Age of Consent by Howard Mittelmark

Age of Consent by Howard Mittelmark

Author:Howard Mittelmark
Language: eng
Format: epub
Publisher: Penguin Publishing Group
Published: 2011-03-27T16:00:00+00:00


Nobody else went upstairs that night. They all stayed downstairs until they’d come down from their trip, and nobody said a word about the noises they heard coming down through the ceiling, from Keith and Amy’s bedroom, even sort of got used to them, so that by the time they could see the first sign of the sun lightening the sky in the east, they weren’t even flinching anymore.

11

At five fifteen, the setting sun was exactly low enough in the sky to shine directly in Phil’s office window and straight on into his eyes. He might have gotten up and lowered the blinds, but he was caught up in an article in Speculum, one of the journals he regularly skimmed. The article was by a brash young historian with some very interesting ideas about the varying standards for miracles used in the canonization of saints in the twelfth and thirteenth centuries. Phil recrossed his legs, settled an elbow on his desk, and rested the journal in his lap.

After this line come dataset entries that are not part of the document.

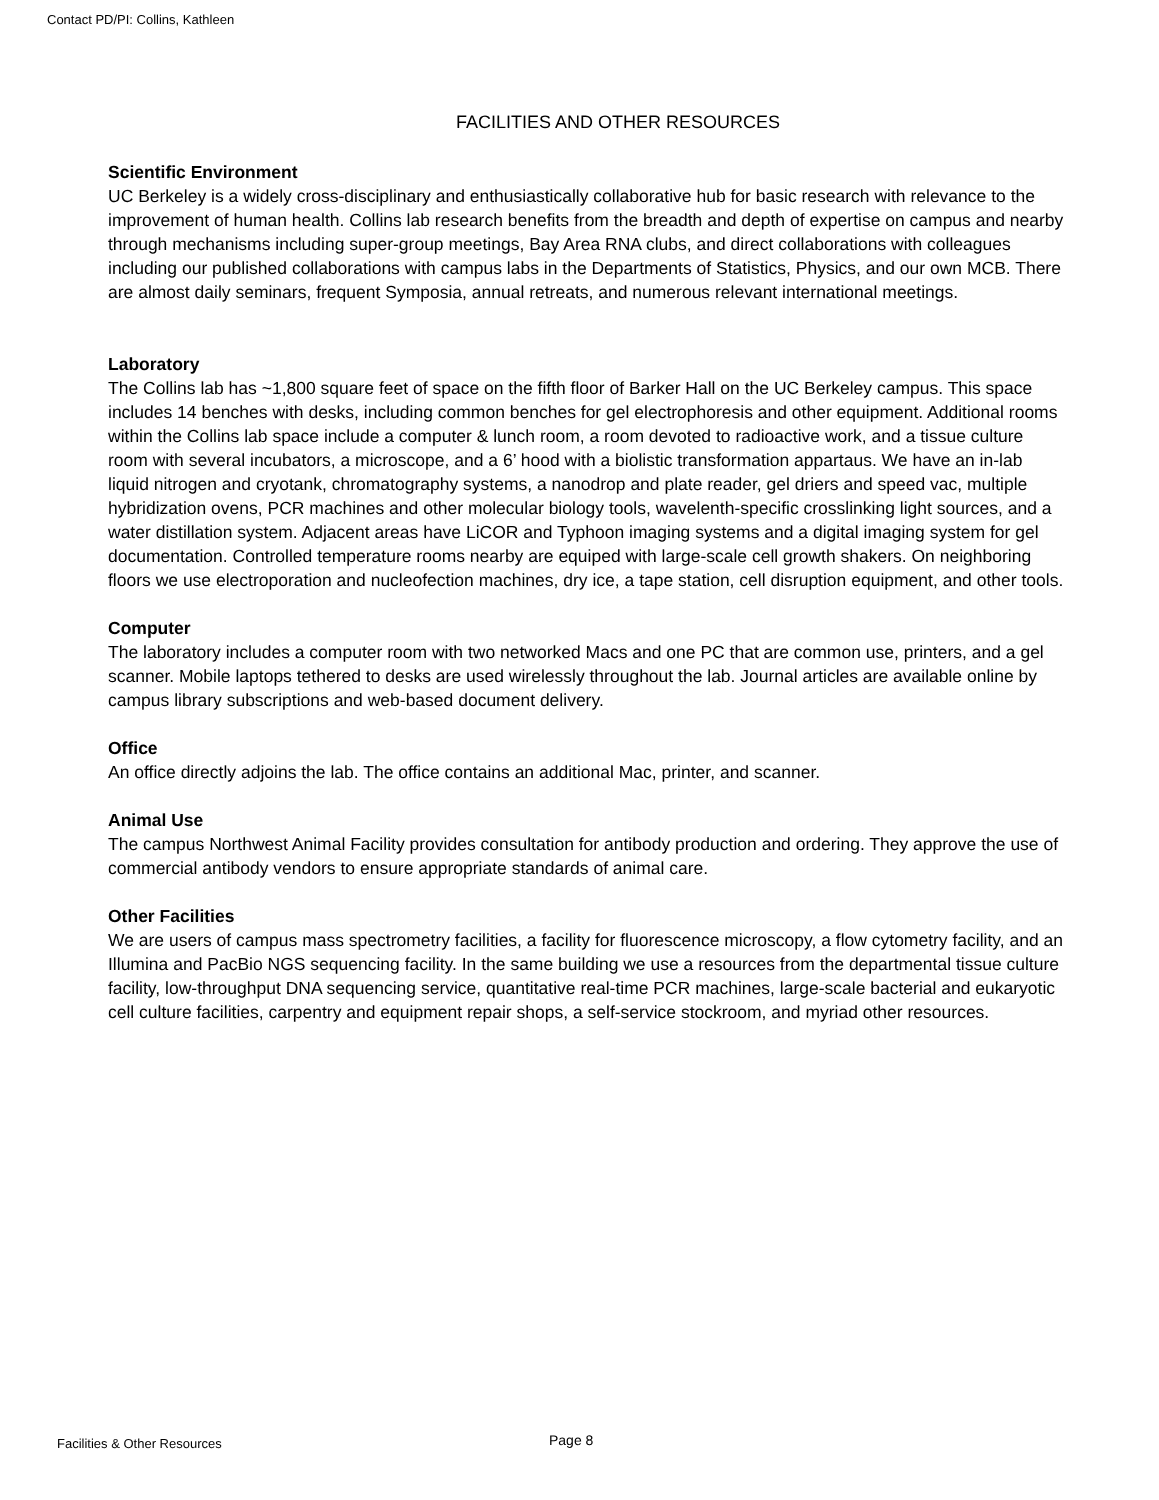Contact PD/PI: Collins, Kathleen
FACILITIES AND OTHER RESOURCES
Scientific Environment
UC Berkeley is a widely cross-disciplinary and enthusiastically collaborative hub for basic research with relevance to the improvement of human health. Collins lab research benefits from the breadth and depth of expertise on campus and nearby through mechanisms including super-group meetings, Bay Area RNA clubs, and direct collaborations with colleagues including our published collaborations with campus labs in the Departments of Statistics, Physics, and our own MCB. There are almost daily seminars, frequent Symposia, annual retreats, and numerous relevant international meetings.
Laboratory
The Collins lab has ~1,800 square feet of space on the fifth floor of Barker Hall on the UC Berkeley campus. This space includes 14 benches with desks, including common benches for gel electrophoresis and other equipment. Additional rooms within the Collins lab space include a computer & lunch room, a room devoted to radioactive work, and a tissue culture room with several incubators, a microscope, and a 6’ hood with a biolistic transformation appartaus. We have an in-lab liquid nitrogen and cryotank, chromatography systems, a nanodrop and plate reader, gel driers and speed vac, multiple hybridization ovens, PCR machines and other molecular biology tools, wavelenth-specific crosslinking light sources, and a water distillation system. Adjacent areas have LiCOR and Typhoon imaging systems and a digital imaging system for gel documentation. Controlled temperature rooms nearby are equiped with large-scale cell growth shakers. On neighboring floors we use electroporation and nucleofection machines, dry ice, a tape station, cell disruption equipment, and other tools.
Computer
The laboratory includes a computer room with two networked Macs and one PC that are common use, printers, and a gel scanner. Mobile laptops tethered to desks are used wirelessly throughout the lab. Journal articles are available online by campus library subscriptions and web-based document delivery.
Office
An office directly adjoins the lab. The office contains an additional Mac, printer, and scanner.
Animal Use
The campus Northwest Animal Facility provides consultation for antibody production and ordering. They approve the use of commercial antibody vendors to ensure appropriate standards of animal care.
Other Facilities
We are users of campus mass spectrometry facilities, a facility for fluorescence microscopy, a flow cytometry facility, and an Illumina and PacBio NGS sequencing facility. In the same building we use a resources from the departmental tissue culture facility, low-throughput DNA sequencing service, quantitative real-time PCR machines, large-scale bacterial and eukaryotic cell culture facilities, carpentry and equipment repair shops, a self-service stockroom, and myriad other resources.
Facilities & Other Resources Page 8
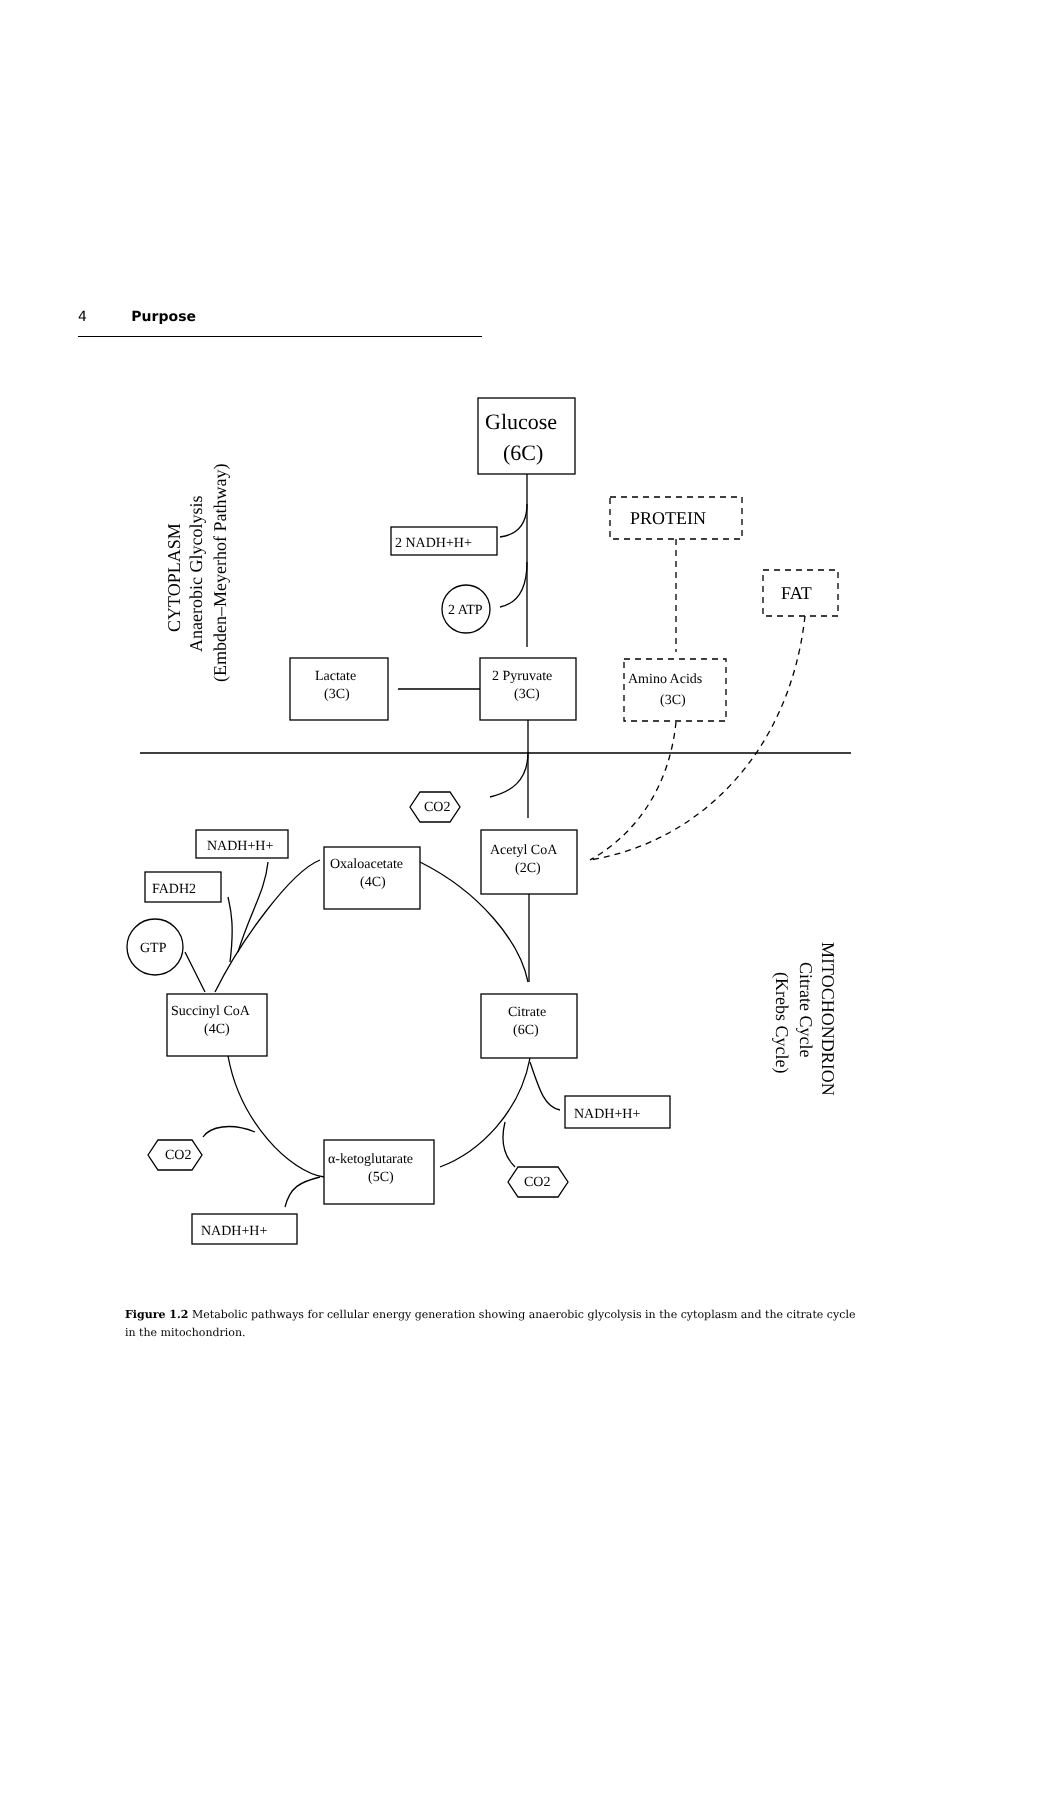4 Purpose
Glucose
(6C)
2 NADH+H+
2 ATP
PROTEIN
FAT
Lactate
(3C)
2 Pyruvate
(3C)
Amino Acids
(3C)
CO2
CO2
CO2
Acetyl CoA
(2C)
Oxaloacetate
(4C)
NADH+H+
FADH2
GTP
Citrate
(6C)
Succinyl CoA
(4C)
NADH+H+
α-ketoglutarate
(5C)
NADH+H+
CYTOPLASM
Anaerobic Glycolysis
(Embden–Meyerhof Pathway)
MITOCHONDRION
Citrate Cycle
(Krebs Cycle)
Figure 1.2 Metabolic pathways for cellular energy generation showing anaerobic glycolysis in the cytoplasm and the citrate cycle in the mitochondrion.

The religious were like children, he thought. Miracles ... and they still believed in such things. God was so much a projection, the great daddy in the sky, so obviously what people wanted to be true, he was sometimes actually embarrassed for them, for so clearly and unconsciously revealing themselves. Miracles were like Daddy doing tricks with quarters when he came home. What’s that behind your ear? Why, it’s a statue of the Virgin, crying real tears!

They were no better than “abductees,” or conspiracy theorists ... in fact, hmm, there wasn’t that much difference between religion and conspiracy theory, was there? Somebody was watching you all the time, secret meanings and patterns everywhere, only the truly enlightened saw beyond the pretense. Yes, religion as conspiracy theory. There was an essay in that.

How could so many people accept such things? In fact, if there was one question left for him, it was why so many smart people had been taken in over the years. He shook his head and returned to reading just as he heard a knock on his open door.

“Professor?”

Phil had thought he was safely past his office hours; by five, not only were the hallways clear of students, but on most days his colleagues had all left, too. “Yes,” he said without looking up, doing his best to express his displeasure at being interrupted with the one word.

“I was wondering if you had a few minutes?” Rising inflection at the end of the sentence, sound of submission.

He recognized the voice in the second before he looked up and saw that it was Molly.

“Oh,” he said. “Come in,” but she had not only already come in, she had closed the door behind her.

“What can I do for you, Molly?”

“Well ...”

“If you’re here to talk about your term paper, it’s really too early in the semester to—”

“No, no, it’s not about that,” she said and took the three steps from the door to the desk.

“Well, what is it then? Is there a problem at the house?” He sounded a little impatient.